Do you have, "Permission To Fuck It Up"?
It can be scary to try new things, to put yourself out there in a way you have not done before. We may ask ourselves questions like, “What if I don’t succeed?” or “What if other people don’t approve of or like what I did?” or “What if I make a mistake?”
We may tell ourselves things like, “It’s too hard.” “I don’t know how” or even “It does not really matter anyway.” or “Nobody cares, so why bother.” We may worry about being embarrassed or disliked. Certainly these are some of the things that come up for me.
Where do you see yourself in those thoughts and fears? In what ways have those thoughts limited you?
Whether you share similar fears or the things that keep you from taking action have a different flavor, we often find ourselves stuck in a quicksand that Peter Sage calls “GOOP” or The “Good Opinions of Other People”.
Several years ago before I lead my first online workshop, I was filled with anxiety about whether it would go “right”. Over the years fearing whether or not I was going to do something “right” or fear of how others would perceive me, kept me from doing so many things I desired. Maybe it was going up to talk to someone I was interested in, maybe it was starting my coaching practice, learning a new skill like dancing or yes, even leading an online workshop.
I remember when i was in Paramedic school, I made a decision, whenever the instructor asks for a volunteer to try something during our labs, I’m going to be the first to raise my hand. Even if I have no clue what they are asking for and even if I look stupid because of that. My reasoning was, giving myself permission to look stupid in front of others also meant I was giving myself permission to learn and grow and to figure it out.
It definitely worked because while sometimes, I did have no clue what I was doing, I learned each time I made an attempt. In fact, eventually as I worked in Emergency Rooms across the country I became well know for being amongst the best at my technical skills.
I’ve not always given myself that same permission in every other area of my life, though it is definitely something I strive for more and more. It’s clear in the areas I give myself permission to not be perfect, I grow, I learn and in fact, I often excel. Even if it is sometimes a bumpy ride to get to that place of excellence.
However in the places where I’m not giving myself permission to be imperfect, the outcome is very different. Not only do I stay stuck in the same place but often the belief that I’m not capable can grow in intensity. That is because I’ve attached that feeling of fear to whatever it is and then chosen to not act based on the fear, thus reinforcing and strengthening the fear.

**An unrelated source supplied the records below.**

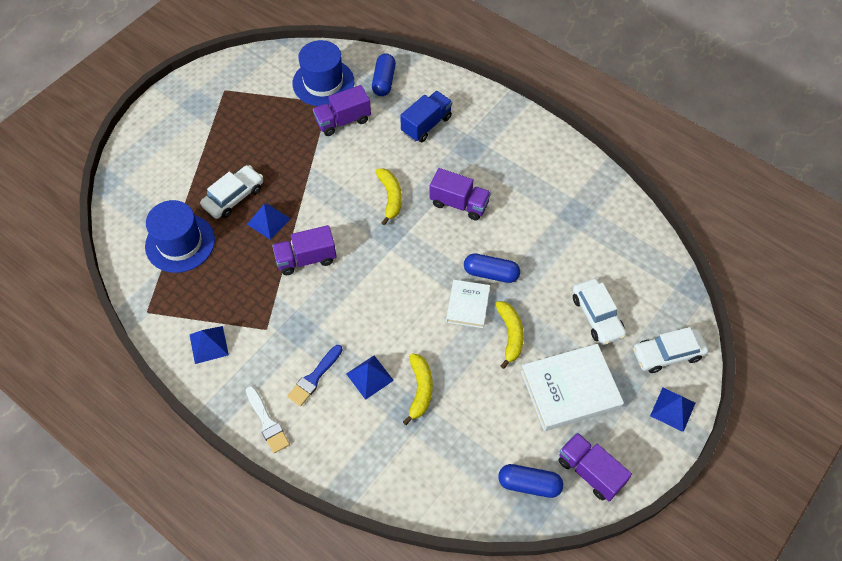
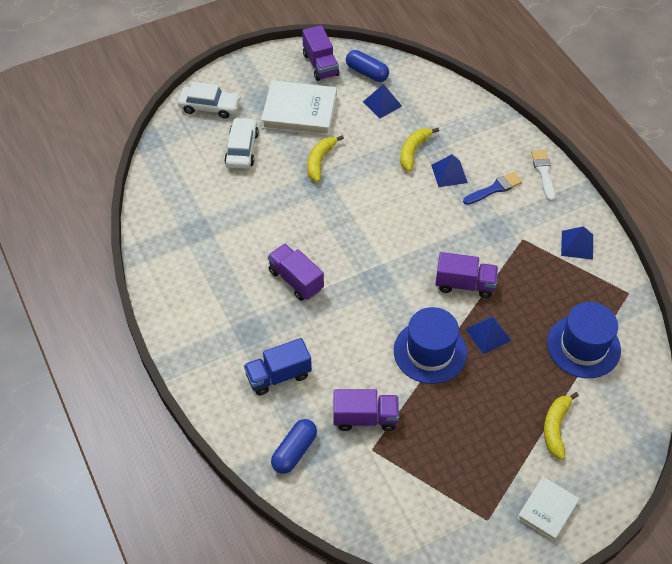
camera: 155 degrees left, 5 degrees down
(234, 197) = (516, 374): white car -> none
(323, 82) = (365, 479): blue hat -> blue hat (430, 352)
(390, 197) = (357, 312): yellow banana -> yellow banana (555, 427)
(468, 305) = (341, 194): white book -> white book (547, 510)
(491, 273) = (306, 210): blue capsule -> none
(672, 409) = (235, 76): blue pyramid -> blue pyramid (382, 104)

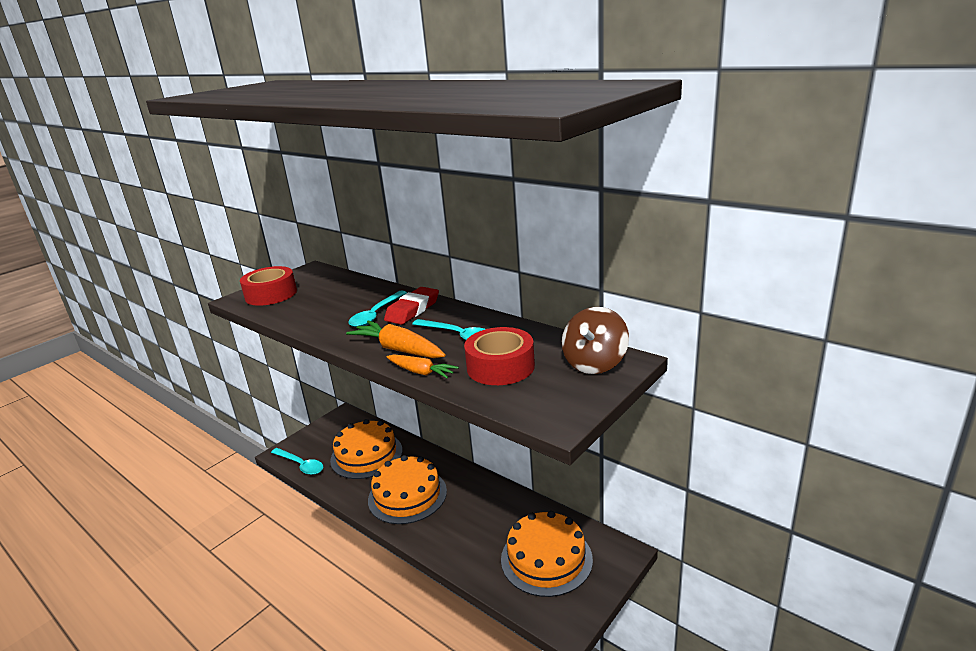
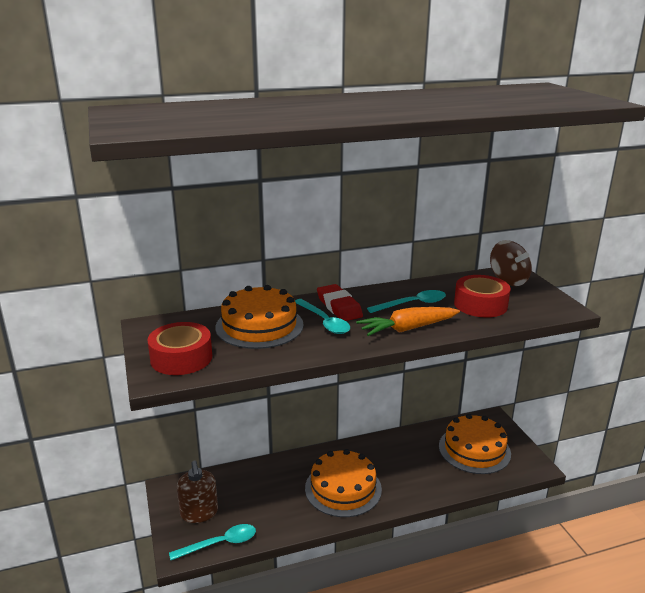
camera: 60 degrees left, 0 degrees up
(326, 440) = (199, 513): none -> brown soap dispenser
(366, 455) = (257, 493): orange cake -> orange cake (259, 326)
(421, 372) = (457, 330): orange carrot -> none

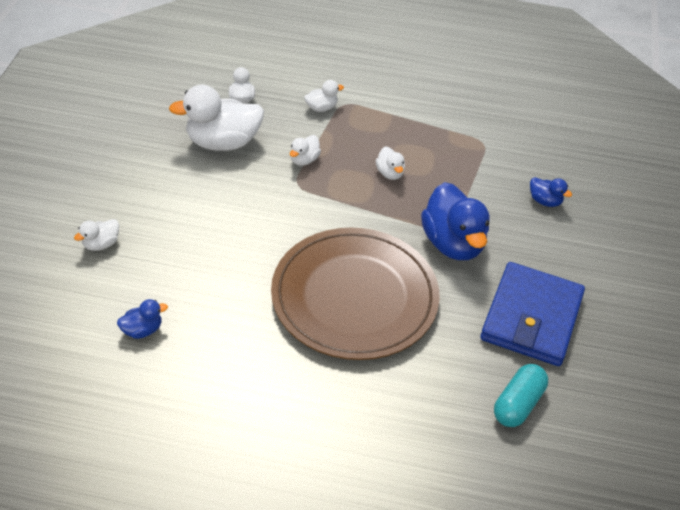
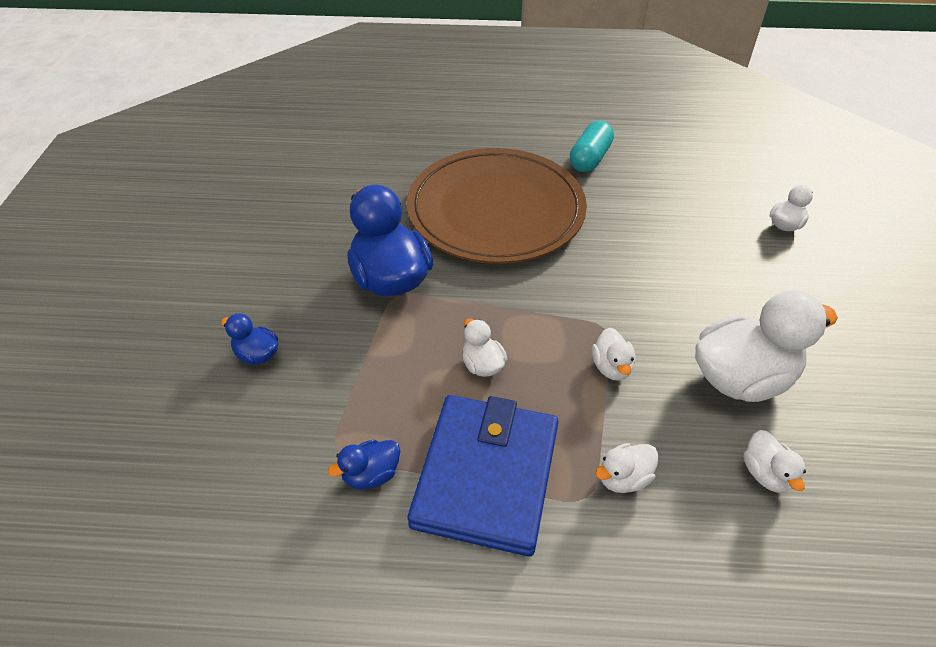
camera: 175 degrees right, 0 degrees up
(142, 330) = (684, 161): blue duck -> blue duck (371, 474)
(304, 160) = (611, 367): white duck -> white duck turned 150 degrees clockwise
(518, 404) = (334, 150): turquoise capsule -> turquoise capsule (590, 158)
(531, 317) = (307, 215): blue wallet -> blue wallet (486, 476)

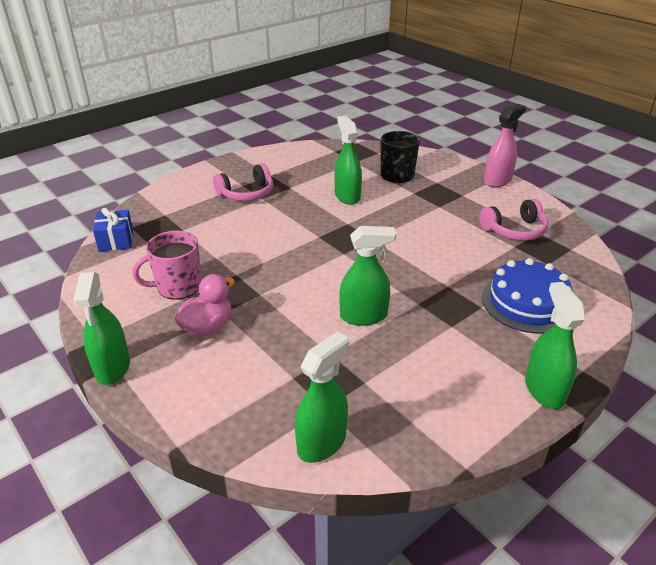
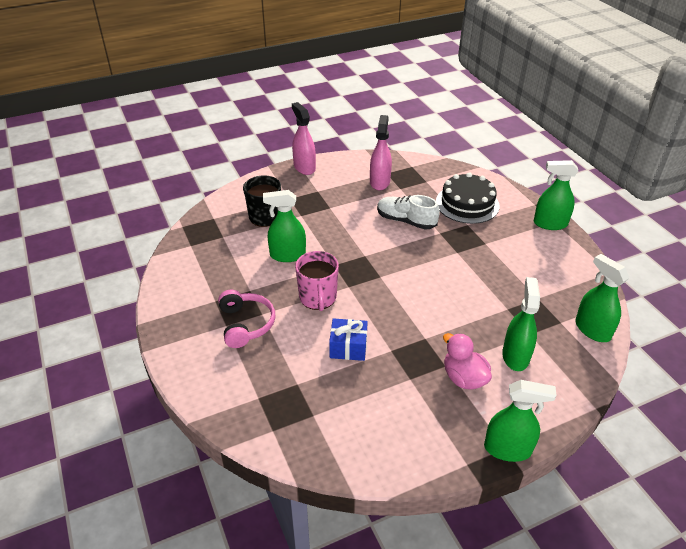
camera: 75 degrees left, 5 degrees up
(116, 240) = (296, 445): blue gift -> blue gift (348, 347)
(178, 286) = (399, 395): pink mug -> pink mug (318, 298)
(364, 316) = (466, 283): green spray bottle -> green spray bottle (515, 356)
(452, 258) = (406, 221): none -> white shoe
(514, 230) = (379, 182): pink headphones -> pink spray bottle
(527, 303) = (467, 204): blue cake -> black cake

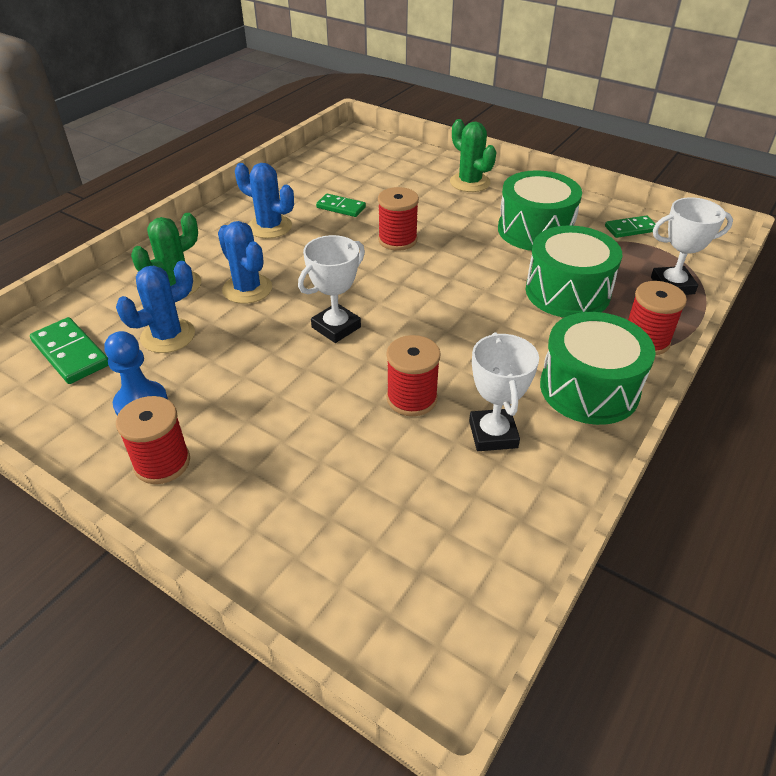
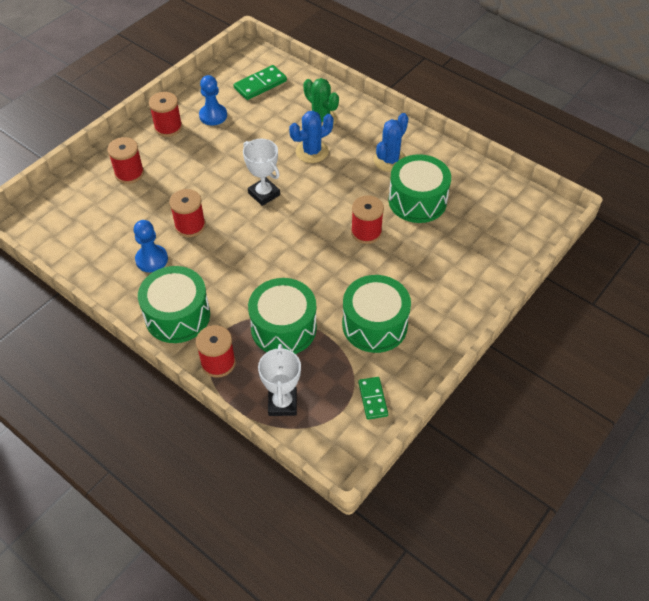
camera: 95 degrees right, 10 degrees up
(168, 336) = (269, 120): blue cactus -> none
(289, 502) = (129, 173): none -> red spool
(341, 207) = (417, 201): green domino -> green drum
(470, 182) = (461, 291): green cactus -> none
(493, 434) = (152, 259): white trophy -> blue pawn

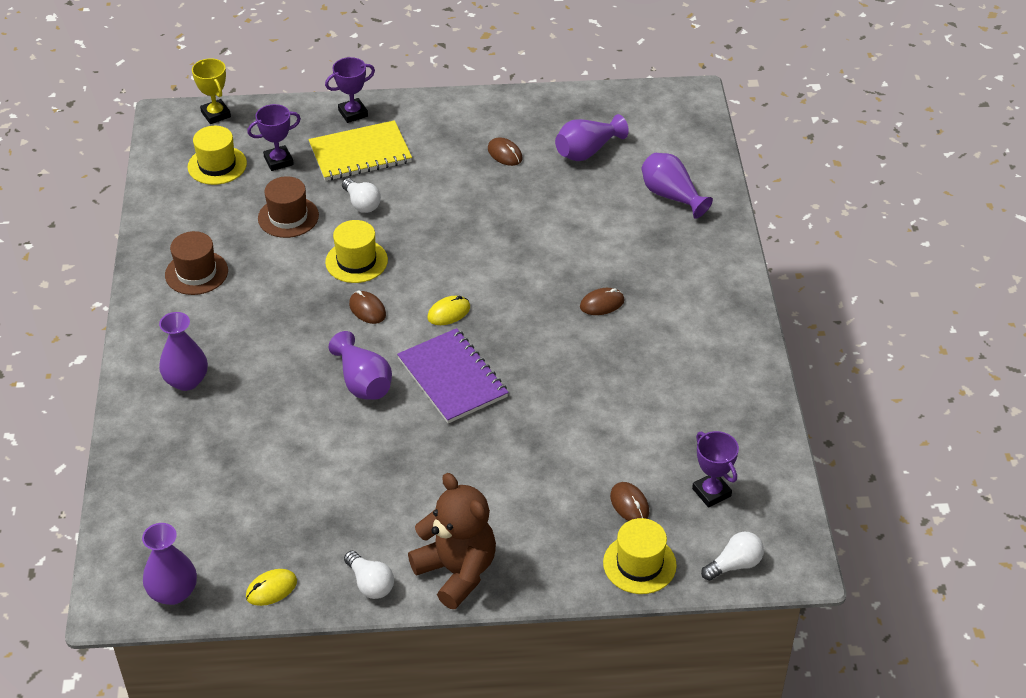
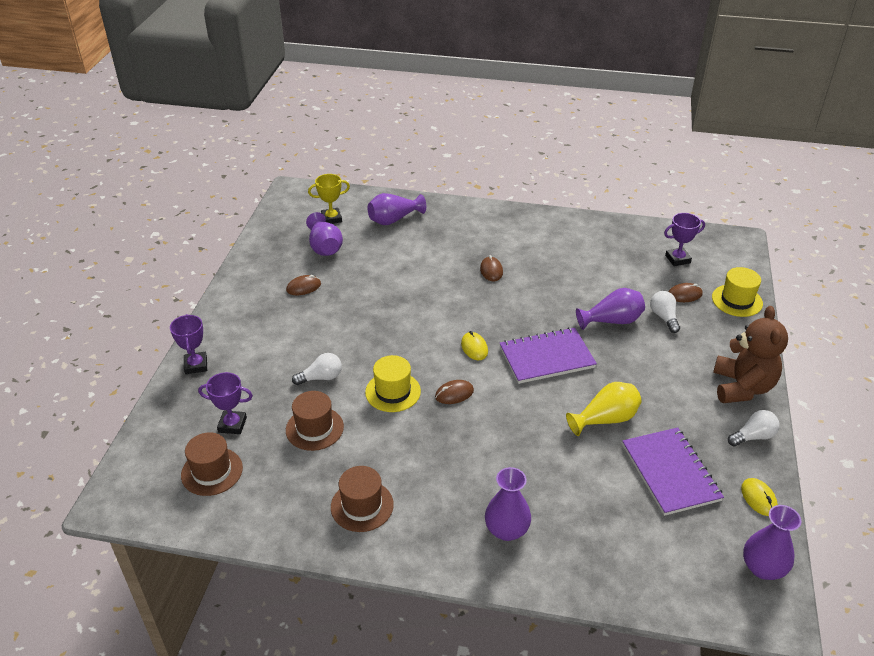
camera: 75 degrees left, 5 degrees down
(216, 114) = (132, 463): yellow trophy -> yellow trophy (331, 218)
(217, 165) = (212, 471): yellow hat -> brown hat
(278, 161) = (232, 425): purple trophy -> purple trophy turned 75 degrees counterclockwise
(293, 506) = (670, 472): none -> purple notebook
(360, 153) = (254, 369): yellow notebook -> none
(362, 442) = (605, 419): none -> yellow vase
(363, 382) = (539, 409): purple vase -> purple vase (612, 321)
(457, 571) = (742, 387): brown teddy bear -> brown teddy bear turned 120 degrees clockwise
(734, 564) = (738, 262): white light bulb -> white light bulb (664, 317)

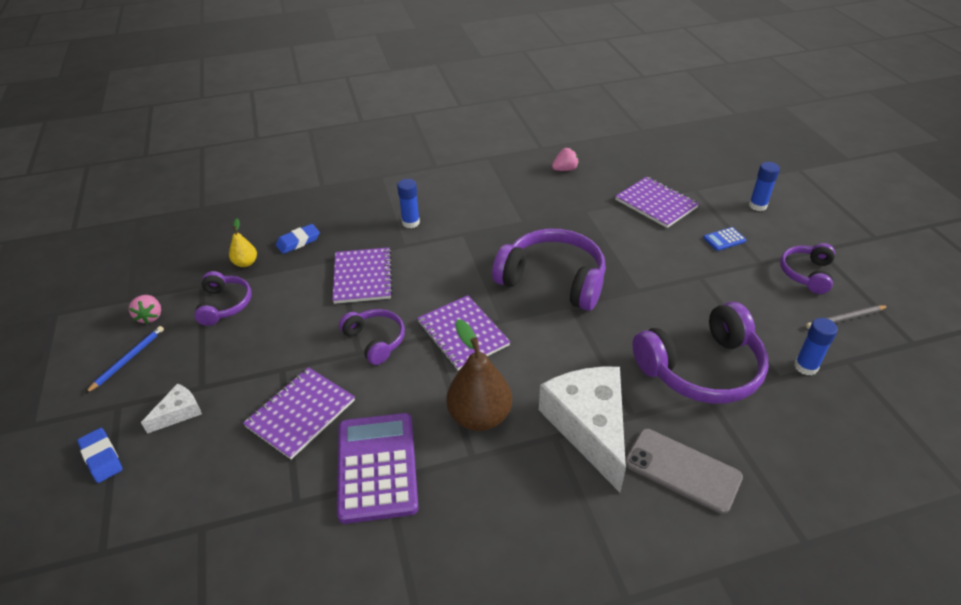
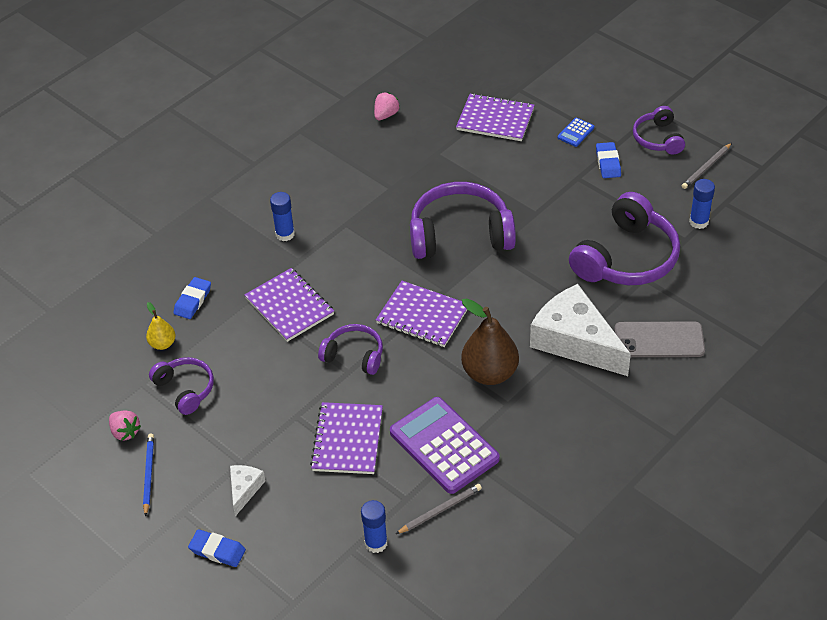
camera: 30 degrees left, 5 degrees up
(315, 535) = (440, 510): none -> grey pencil
(739, 275) = (608, 163): none -> blue eraser
(757, 206) = (583, 85): blue glue stick -> blue glue stick (376, 543)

Then it just because a vicious cycle of feel the fear, don’t do something, let that fear create my reality and then it becomes even harder the next time. However when I act in spite of the fear over time that gives me the felt sense that the fear does not have to create my world and in fact the fear loses its power to control my actions.
That’s why when leading my first online workshop it was important to give myself “permission to fuck it up.” Those words were the specific words that were in my head. And it felt important at that time to use those words. For me when I was starting with so much paralyzing fear, it was important to give myself as much freedom from that fear as I could.
Because for me, while of course I wanted the workshop to go well, of course I wanted people to like it and of course I wanted people to find value in it, my actual marker of success that I chose for myself was simply to show up and try. Knowing that whatever happened I would learn and grow and be stronger, more capable and more ready the next time.
These days my level of anxiety is usually (though not always) to a lesser degree when trying something new. So instead of saying, “permission to fuck it up” I often say, give myself permission to play and to be experimental. Because I’ve learned when i can be playful, when I can try new things, I come with a degree of lightness that allows me to flow.
I still make mistakes. Things don’t always work the way I hoped. And that’s more than ok. Because taking that step leads me to my own internal growth and my own increased comfort. Which in turn allows me to share my gifts with the world.
It reminds me of a quote I find great value in. I don’t know the author but the quote is “The quality of our lives is in direct proportion to the level of uncertainty or discomfort that we can comfortably live with.”
How do you want to increase the quality of your life? What’s something you can give yourself permission to do in service of that vision?
Whatever words you use choose, whether that is ‘permission to fuck it up”, “permission to play” or anything else, I invite you to allow yourself permission to take action.
A big part of doing so involves the ability to release self judgment and to be more compassionate with yourself. And in fact my next workshop will be on the practice of self compassion and how we cultivate that in our lives.